- Opening Delimiter -

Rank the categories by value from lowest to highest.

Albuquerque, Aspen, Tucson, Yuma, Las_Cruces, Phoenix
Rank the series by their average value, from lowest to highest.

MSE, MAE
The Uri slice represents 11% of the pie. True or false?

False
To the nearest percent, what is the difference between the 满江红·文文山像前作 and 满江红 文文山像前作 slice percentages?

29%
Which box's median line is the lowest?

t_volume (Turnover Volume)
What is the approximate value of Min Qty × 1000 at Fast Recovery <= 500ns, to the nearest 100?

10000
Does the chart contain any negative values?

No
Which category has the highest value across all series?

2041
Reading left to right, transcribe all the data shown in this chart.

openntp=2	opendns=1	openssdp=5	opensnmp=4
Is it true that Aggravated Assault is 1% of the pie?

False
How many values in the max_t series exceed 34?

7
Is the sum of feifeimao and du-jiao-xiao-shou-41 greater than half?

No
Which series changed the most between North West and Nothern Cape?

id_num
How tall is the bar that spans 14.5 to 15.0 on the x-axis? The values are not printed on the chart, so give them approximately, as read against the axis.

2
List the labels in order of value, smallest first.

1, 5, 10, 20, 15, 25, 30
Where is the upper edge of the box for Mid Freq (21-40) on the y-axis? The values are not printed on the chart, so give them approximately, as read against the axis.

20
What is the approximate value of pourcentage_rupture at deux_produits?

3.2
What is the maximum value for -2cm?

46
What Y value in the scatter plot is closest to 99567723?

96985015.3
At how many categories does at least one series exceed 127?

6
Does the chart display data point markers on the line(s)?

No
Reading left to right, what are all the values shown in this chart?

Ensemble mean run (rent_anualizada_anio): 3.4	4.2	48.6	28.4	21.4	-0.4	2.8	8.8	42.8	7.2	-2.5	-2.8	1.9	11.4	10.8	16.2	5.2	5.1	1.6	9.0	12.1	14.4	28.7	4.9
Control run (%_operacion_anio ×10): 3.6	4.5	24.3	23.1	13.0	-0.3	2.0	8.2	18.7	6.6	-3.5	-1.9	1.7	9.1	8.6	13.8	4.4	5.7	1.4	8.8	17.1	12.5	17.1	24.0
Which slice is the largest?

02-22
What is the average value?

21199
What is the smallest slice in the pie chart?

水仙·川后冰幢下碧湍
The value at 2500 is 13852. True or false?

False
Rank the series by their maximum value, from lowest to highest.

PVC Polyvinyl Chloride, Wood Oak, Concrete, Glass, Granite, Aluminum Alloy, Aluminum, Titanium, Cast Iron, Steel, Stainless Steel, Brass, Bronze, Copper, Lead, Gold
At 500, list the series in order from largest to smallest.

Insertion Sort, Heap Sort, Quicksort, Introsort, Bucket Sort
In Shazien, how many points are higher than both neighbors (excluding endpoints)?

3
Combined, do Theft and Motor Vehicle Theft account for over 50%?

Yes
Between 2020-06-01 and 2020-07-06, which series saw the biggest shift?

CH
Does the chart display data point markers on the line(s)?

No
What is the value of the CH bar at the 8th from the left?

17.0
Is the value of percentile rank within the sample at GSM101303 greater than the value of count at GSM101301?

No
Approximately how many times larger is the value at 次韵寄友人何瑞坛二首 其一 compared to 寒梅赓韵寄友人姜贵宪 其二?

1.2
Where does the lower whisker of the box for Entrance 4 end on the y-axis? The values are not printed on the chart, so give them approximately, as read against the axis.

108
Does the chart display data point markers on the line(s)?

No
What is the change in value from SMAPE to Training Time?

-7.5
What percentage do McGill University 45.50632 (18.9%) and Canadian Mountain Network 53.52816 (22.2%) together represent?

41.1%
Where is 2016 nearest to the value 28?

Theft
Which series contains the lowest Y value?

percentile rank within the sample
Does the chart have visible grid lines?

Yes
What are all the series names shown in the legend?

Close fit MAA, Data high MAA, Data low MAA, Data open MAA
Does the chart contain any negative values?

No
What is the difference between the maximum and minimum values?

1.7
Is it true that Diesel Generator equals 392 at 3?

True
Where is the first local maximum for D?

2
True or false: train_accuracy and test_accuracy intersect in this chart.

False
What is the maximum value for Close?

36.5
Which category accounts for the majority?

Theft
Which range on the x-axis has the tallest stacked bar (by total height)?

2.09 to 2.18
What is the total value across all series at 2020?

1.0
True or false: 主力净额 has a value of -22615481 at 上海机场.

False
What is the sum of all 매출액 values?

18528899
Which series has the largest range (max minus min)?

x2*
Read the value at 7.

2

- Closing Delimiter -

ASSIGNED TASK: Starting at the beginning of the records and going on through the line with "Which box's median line is the lowest?", how do those lines read when "slice" is swapped for "wedge" and nothing else is changed?

SOLUTION FOR THIS TASK:
Rank the categories by value from lowest to highest.

Albuquerque, Aspen, Tucson, Yuma, Las_Cruces, Phoenix
Rank the series by their average value, from lowest to highest.

MSE, MAE
The Uri wedge represents 11% of the pie. True or false?

False
To the nearest percent, what is the difference between the 满江红·文文山像前作 and 满江红 文文山像前作 wedge percentages?

29%
Which box's median line is the lowest?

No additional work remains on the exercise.